═══ Provided entries

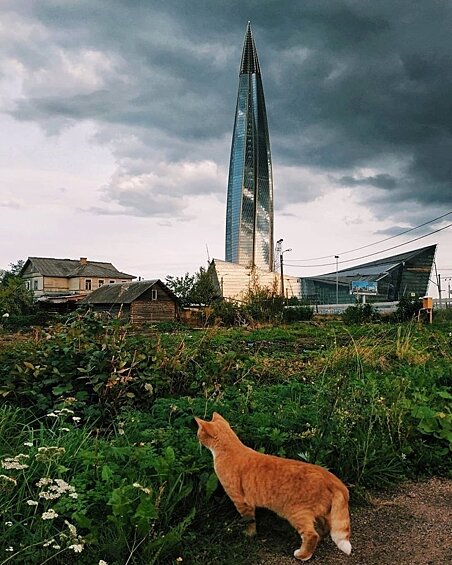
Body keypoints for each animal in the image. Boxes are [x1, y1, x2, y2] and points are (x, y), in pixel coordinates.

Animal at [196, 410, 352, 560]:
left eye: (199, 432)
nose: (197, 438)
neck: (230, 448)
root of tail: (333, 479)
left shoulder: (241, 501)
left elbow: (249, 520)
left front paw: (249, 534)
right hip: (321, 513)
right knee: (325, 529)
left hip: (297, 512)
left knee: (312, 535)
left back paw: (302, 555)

══════
═══ Provided entries

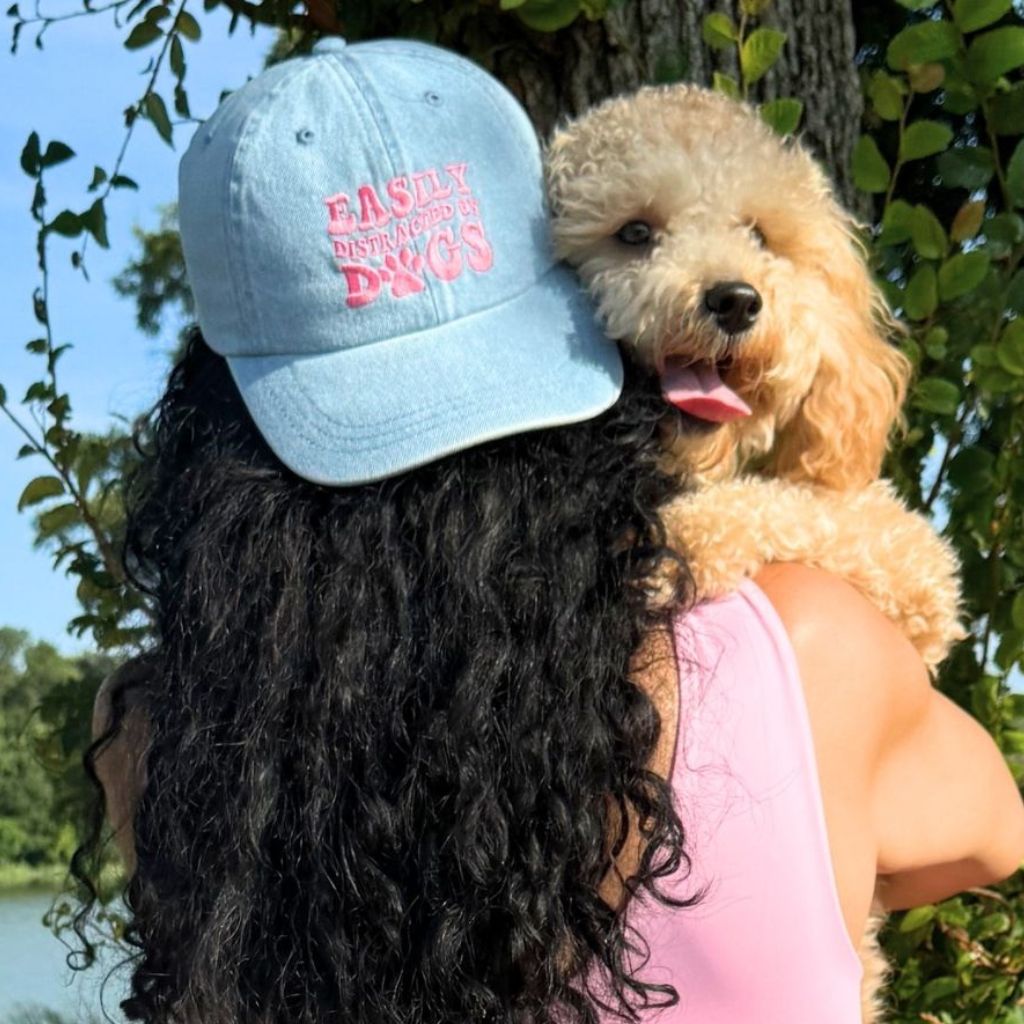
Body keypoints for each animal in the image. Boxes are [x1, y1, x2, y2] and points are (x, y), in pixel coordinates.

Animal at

══════

- _Description of the task_
Produce a word-for-word copy of everything above from the line holding "root of tail: (333, 479)" down to the line holding "left back paw: (302, 555)", with both of those lines kept.

- _Answer space_
root of tail: (333, 479)
left shoulder: (241, 501)
left elbow: (249, 520)
left front paw: (249, 534)
right hip: (321, 513)
right knee: (325, 529)
left hip: (297, 512)
left knee: (312, 535)
left back paw: (302, 555)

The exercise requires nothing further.